Sur les traces de Maurice d’Irisson, témoin de l’expédition de 1860
Conférence de Yves Livian
2009: deux têtes d’animaux en bronze, un rat et un lapin, appartenant à Pierre Bergé sont vendues chez Christies. Un groupe d’avocats chinois tente de s’opposer à la vente, qui sera finalement annulée pour d’autres raisons. Cet évènement réveille des souvenirs douloureux: en effet, ces deux objets précieux font partie des douze têtes signes du zodiaque qui ornaient une fontaine dans le palais d’été de l’Empereur de Chine dévasté par les troupes franco-anglaises lors de l’expédition de 1860. De temps à autre, des objets de même provenance surgissent dans des ventes. Pas étonnant, puisqu’on estime à plus d’un million les objets de toutes sortes (laques, tentures, vêtements, meubles, pièces d’or, porcelaine…) dérobés les 7 et 8 octobre 1860, après la «victoire» de Palikao (nom d’une rue à Paris, dont tout le monde a oublié l’origine).
La conférence, assortie de lectures de textes , nous fait suivre cette aventure, sur les pas d’un jeune interprète français qui racontera 26 ans plus tard les gloires et les hontes de cette histoire.
L’émerveillement devant le Palais (textes lus par Jean-Louis Énée), l’incroyable mêlée du pillage, les ventes sur place (y compris par les coolies chinois), le traité extorqué par les deux puissances européennes et les nombreuses ventes aux enchères qui se succéderont par la suite.
Un cabinet chinois (encore visitable aujourd’hui) est crée au château de Fontainebleau pour accueillir les objets donnés à Napoléon III. A Londres, le Victoria and Albert Muséum, entre autres, contient des richesses chinoises issues de la même source.
Au retour, l’opinion publique est choquée par l’ampleur des pillages et les bénéfices qu’en tirent des soldats et des officiers.
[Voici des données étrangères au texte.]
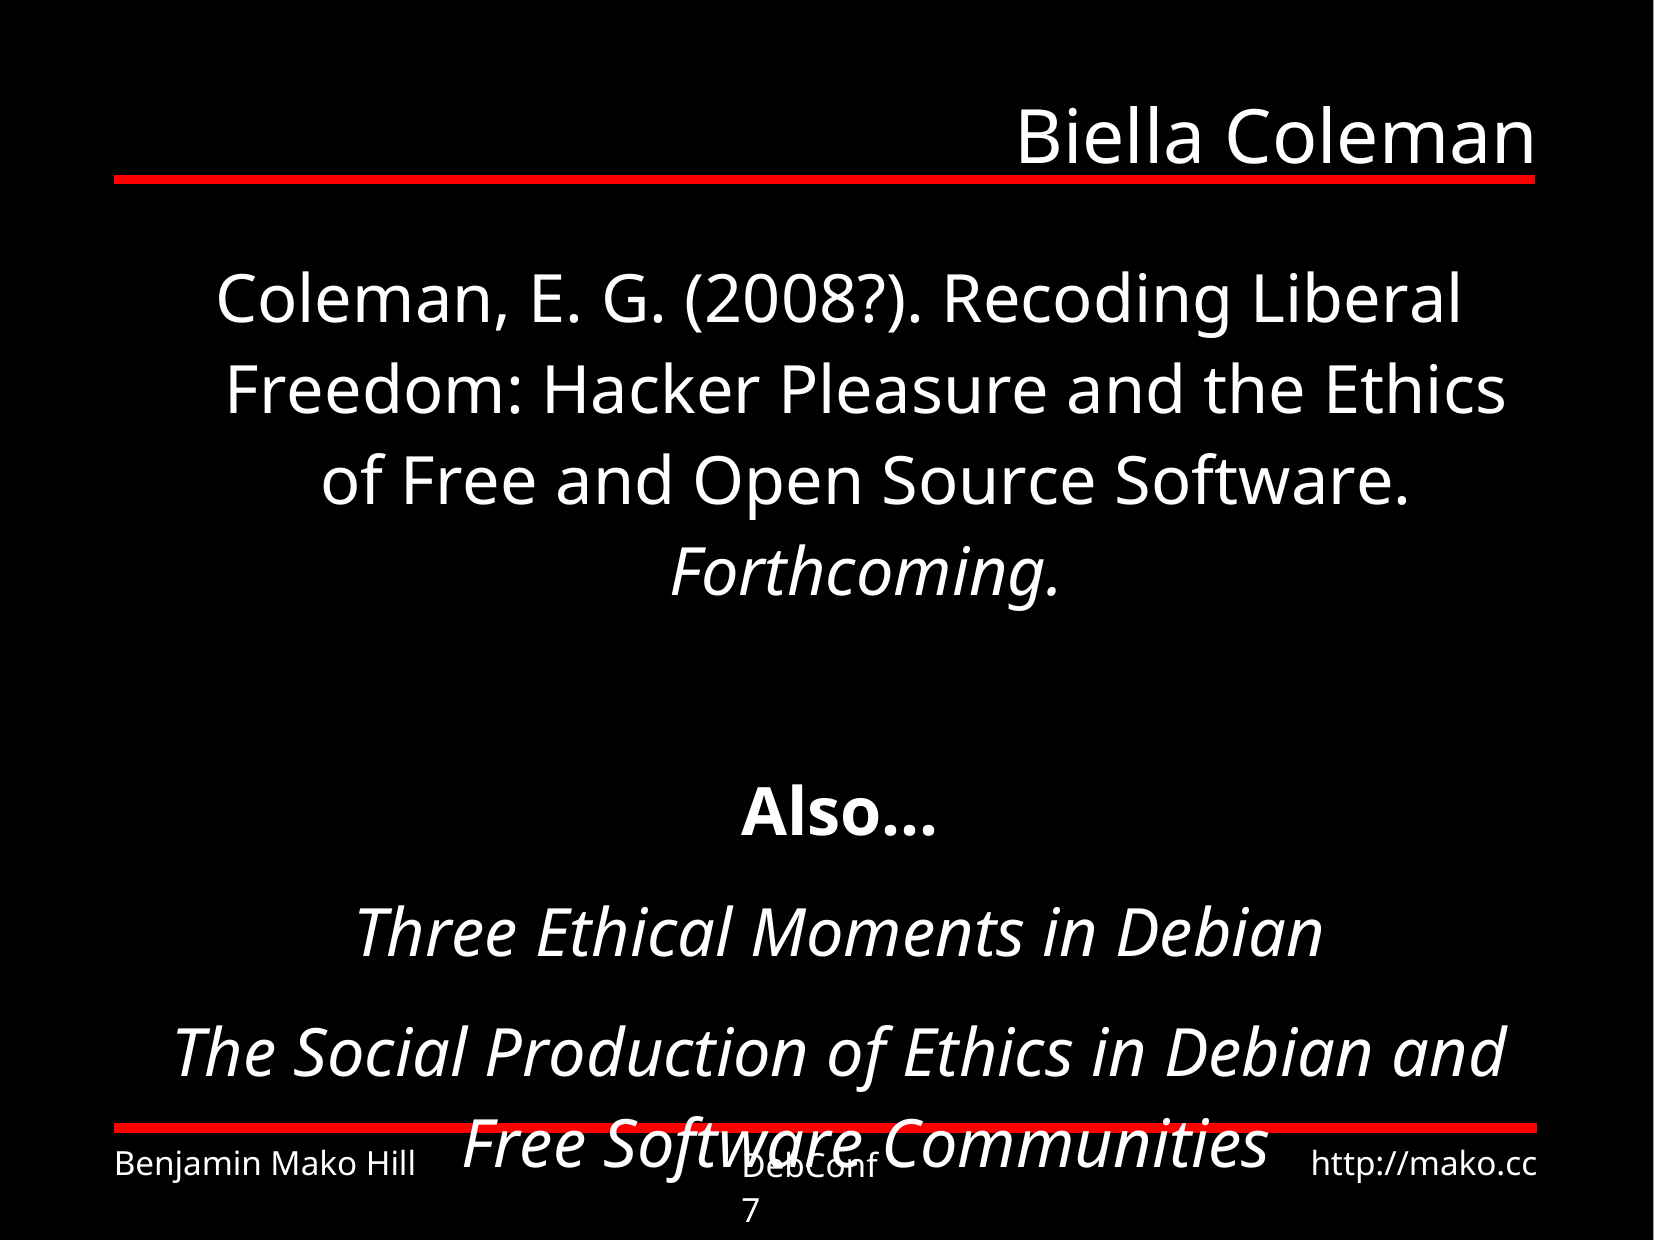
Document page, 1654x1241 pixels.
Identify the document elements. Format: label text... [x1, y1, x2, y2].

title Biella Coleman [125, 70, 1538, 198]
list Coleman, E. G. (2008?). Recoding Liberal Freedom: Hacker Pleasure and the Ethics of Free and Open Source Software. Forthcoming. Also... Three Ethical Moments in Debian The Social Production of Ethics in Debian and Free Software Communities [133, 251, 1530, 1089]
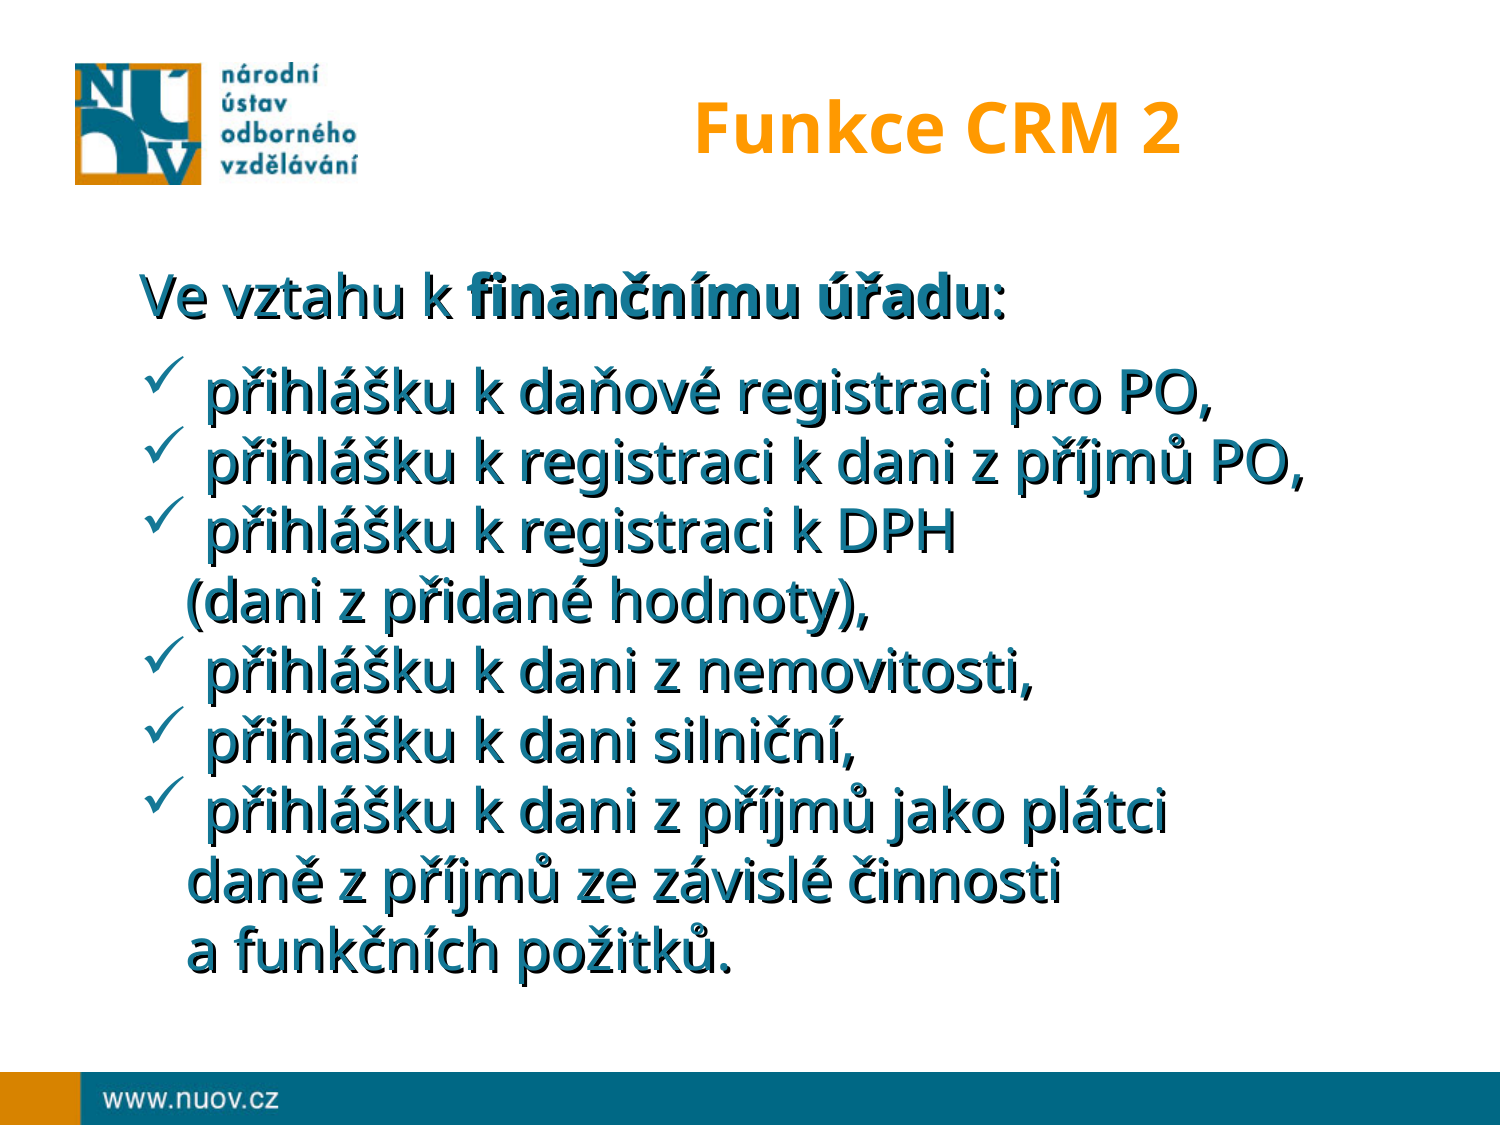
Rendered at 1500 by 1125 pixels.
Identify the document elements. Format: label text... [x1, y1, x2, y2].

text_box [0, 1072, 1500, 1125]
text_box [75, 62, 358, 185]
text_box Ve vztahu k finančnímu úřadu: přihlášku k daňové registraci pro PO, přihlášku k registraci k dani z příjmů PO, přihlášku k registraci k DPH (dani z přidané hodnoty), přihlášku k dani z nemovitosti, přihlášku k dani silniční, přihlášku k dani z příjmů jako plátci daně z příjmů ze závislé činnosti a funkčních požitků. [124, 249, 1438, 991]
text_box Funkce CRM 2 [425, 74, 1450, 176]
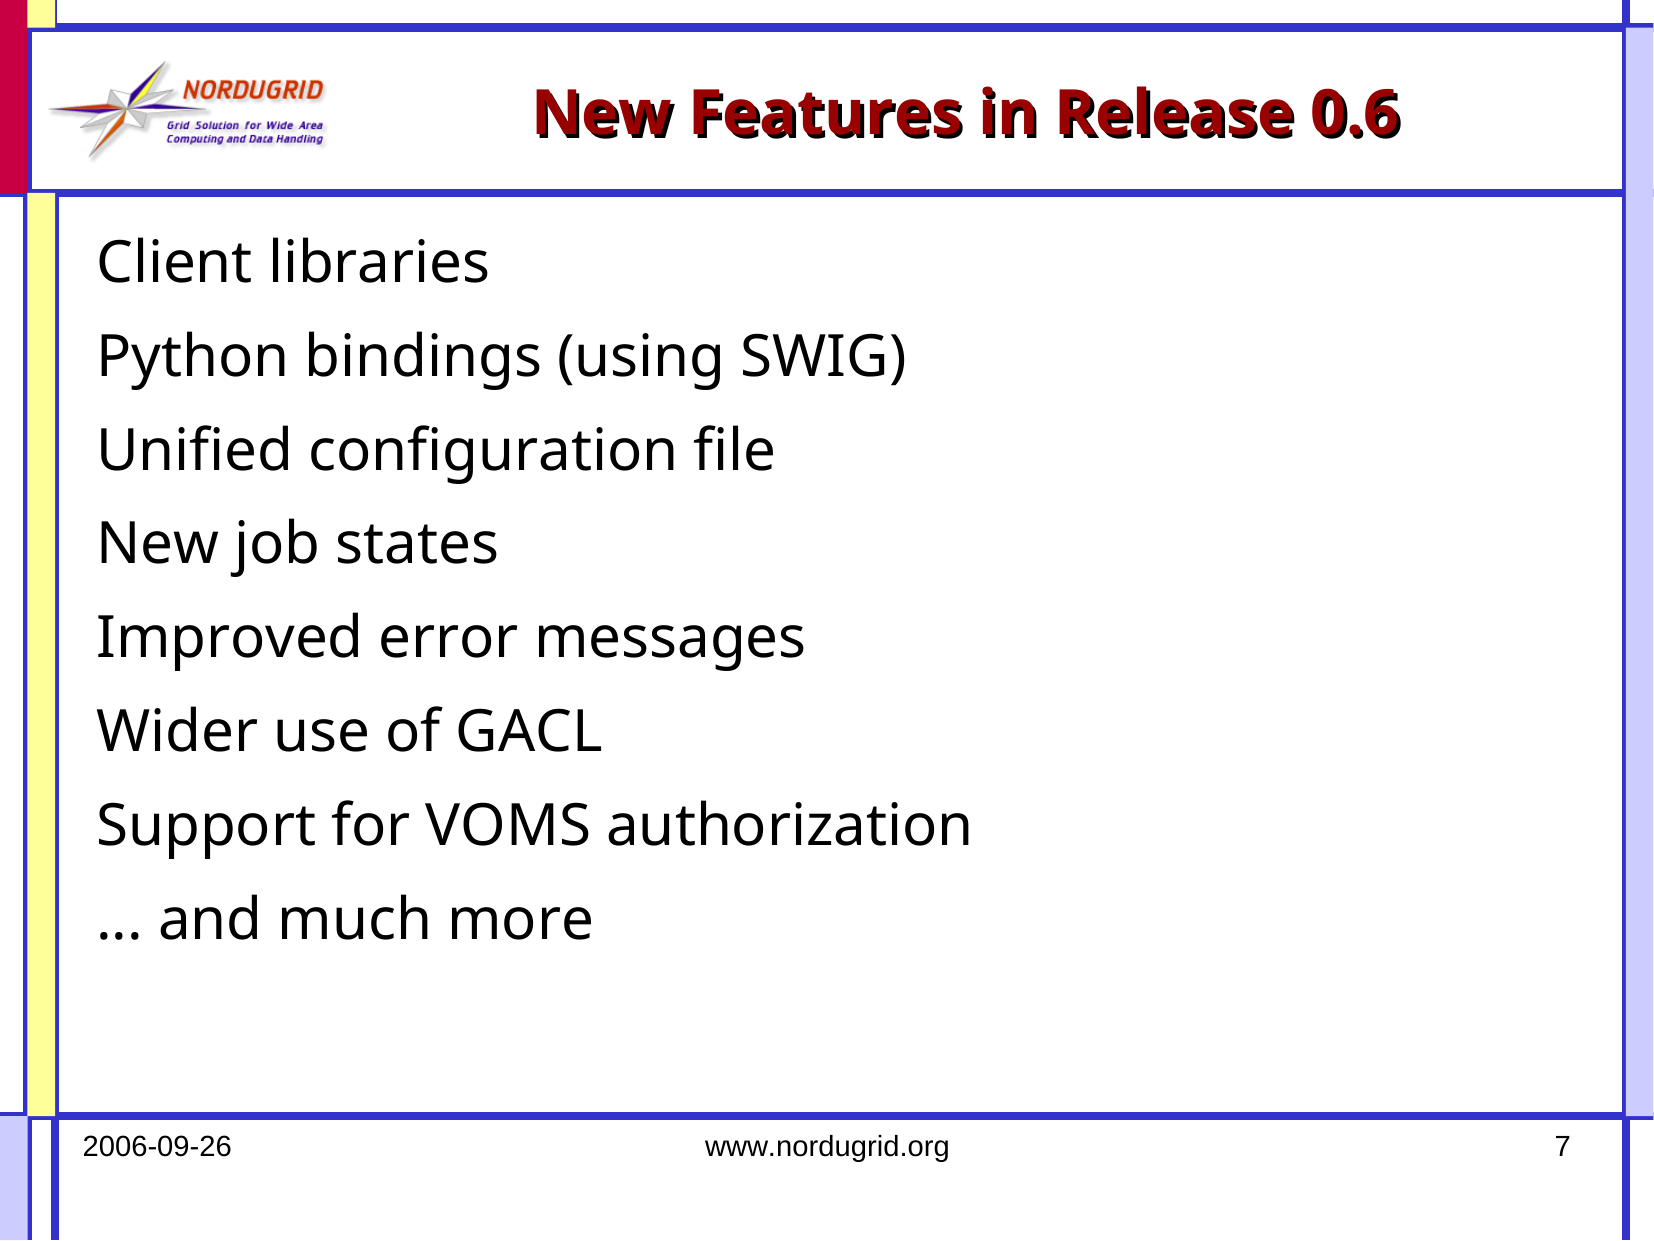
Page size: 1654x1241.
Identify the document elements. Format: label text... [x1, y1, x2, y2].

list Client libraries Python bindings (using SWIG) Unified configuration file New job states Improved error messages Wider use of GACL Support for VOMS authorization ... and much more [96, 220, 1571, 1103]
title New Features in Release 0.6 [358, 19, 1574, 202]
picture [44, 55, 331, 163]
L’opération est une victoire militaire et diplomatique, mais une défaite morale qui va handicaper pour longtemps les relations avec la Chine.
Le mot de la fin sera donné par Victor Hugo, dans une lettre (lue par Marie Françoise Touraine) où il exprime avec une fureur indignée tout le mal qu’il pense de cette affaire.
En cette année 2024, où l’on célèbre les 60 ans des relations avec la Chine par un programme ambitieux d’échanges culturels (deux expositions de Versailles à Pékin, deux expositions spéciales au Musée Guimet de Paris) il n’était pas inutile de rappeler que la découverte de l’art et la constitution d’un patrimoine venant de pays lointains sont parfois passées par des chemins douteux. Cela ne peut que renforcer l’envie d’échanges riches et fructueux pour toutes les parties.
Au fait: les deux têtes d’animaux ont été redonnées à la Chine à l’occasion d’un voyage présidentiel.